Mom thinks it was because she was raised mostly with my Babci and a clan of Bernardine nuns. My mom loved the nuns at St. Mary’s, her school. She didn’t see the nuns as subservient to the priests or the monsignor. She saw them as strong women who had made the choice to serve God. She knew the very moment that she met those nuns in grade school that she was supposed to serve God, too. She was like the heroine of The Song of Bernadette, the popular Hollywood film about the girl who saw the Virgin Mary in Lourdes, France. She decided she, too, would take the black veil with white trim, a long black dress, and “sensible” black shoes. She would become a bride of Christ.
Then she met Joe Bello. He was a year ahead of her in school, and the rest is history. When he ran away to join the army at 17, my mom concentrated on her studies. Most women of her generation didn’t focus on their schoolwork because they weren’t expected to go to college. Mom was different. She studied hard and became the only girl in her school to qualify for the National Honor Society. But Father Paul, the priest in charge of her high school, denied her admission. She learned that it was because of my dad. Apparently, Dad had done something really awful to piss off that priest. Sister Bernadette, Mom’s 11th grade teacher, was outraged when she heard. She went to the priest to fight his irrational decision. Sister Bernadette couldn’t understand how the priest could deny Mom her rightful place in the Honor Society just because of who her boyfriend was. It was as though Father Paul did not se
e my mother as her own person. Instead, she was just Joe’s girlfriend. In the end, Father Paul won, but my mother never forgot the courageous nun who bravely fought for her. After high school, Mom had her “choice” of one of three professions acceptable to women of her generation: nurse, teacher, or secretary. Mom chose nurse, though she really wanted to be a doctor. She filled out her own applications and figured out how to apply to nursing school. Neither of her parents had graduated from high school, and they had no idea how to do such things.
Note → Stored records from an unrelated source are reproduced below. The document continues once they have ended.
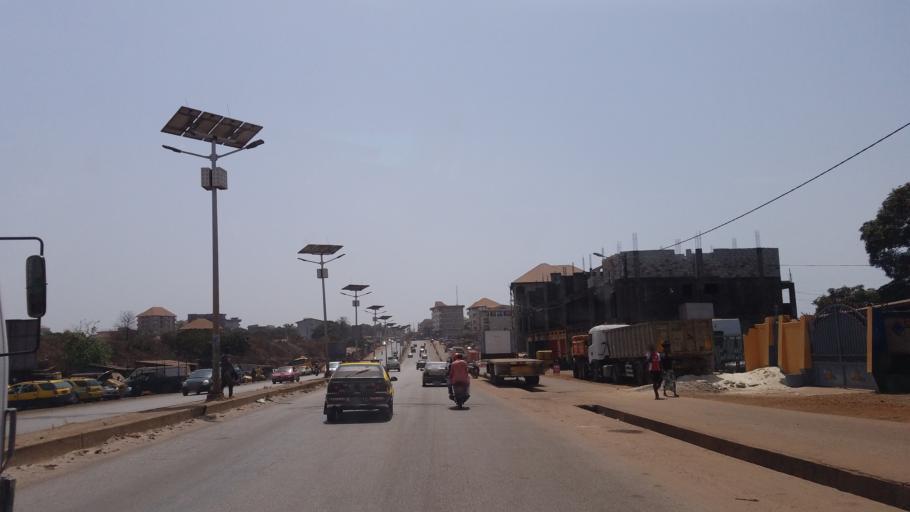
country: GN
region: Conakry
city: Conakry
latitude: 9.6505
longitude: -13.5818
She became a nurse at the Norristown, Pennsylvania, hospital where I was born a few years later. She was an ER nurse. (She was very helpful to me during my time on ER.)
By all accounts, she was a saint. She would never say this about herself, but in truth, given all she experienced in that hospital, she comes as close to a saint as anyone you’ll ever meet.
There are a few experiences from her time in the ER that she will never forget. They shaped her worldview and pushed her to understand that she was indeed a feminist. There were many women who came in after botched abortions. They were too poor to pay a doctor to perform the then illegal operation. They either swallowed bleach or used knitting needles to end their pregnancies. Some had been raped. Others were too young to become parents. And many were forbidden to use birth control for religious reasons, had become pregnant with their seventh or eighth child, and simply could not afford another mouth to feed.
There was very little the doctors and nurses could do for these women. Many would leave the hospital never able to have children, and still others died from complications and infection. Though my mother was (and still is) a devout Catholic, and according to her faith women are not supposed to have abortions, Mom knew reality. Women would have abortions no matter what and they needed to have them safely. It was the poor women who suffered most. These women needed the power to choose what to do with their bodies.
My siblings and I, because we were raised in a household where our mother supported us with the help of my dad’s disability pension, never considered that women were not equal to men. My mother never told my sister and me that we couldn’t do something because we were women. She supported our decisions whatever they were. She raised two boys who are also feminists. My siblings and I have all raised our children to think the same way.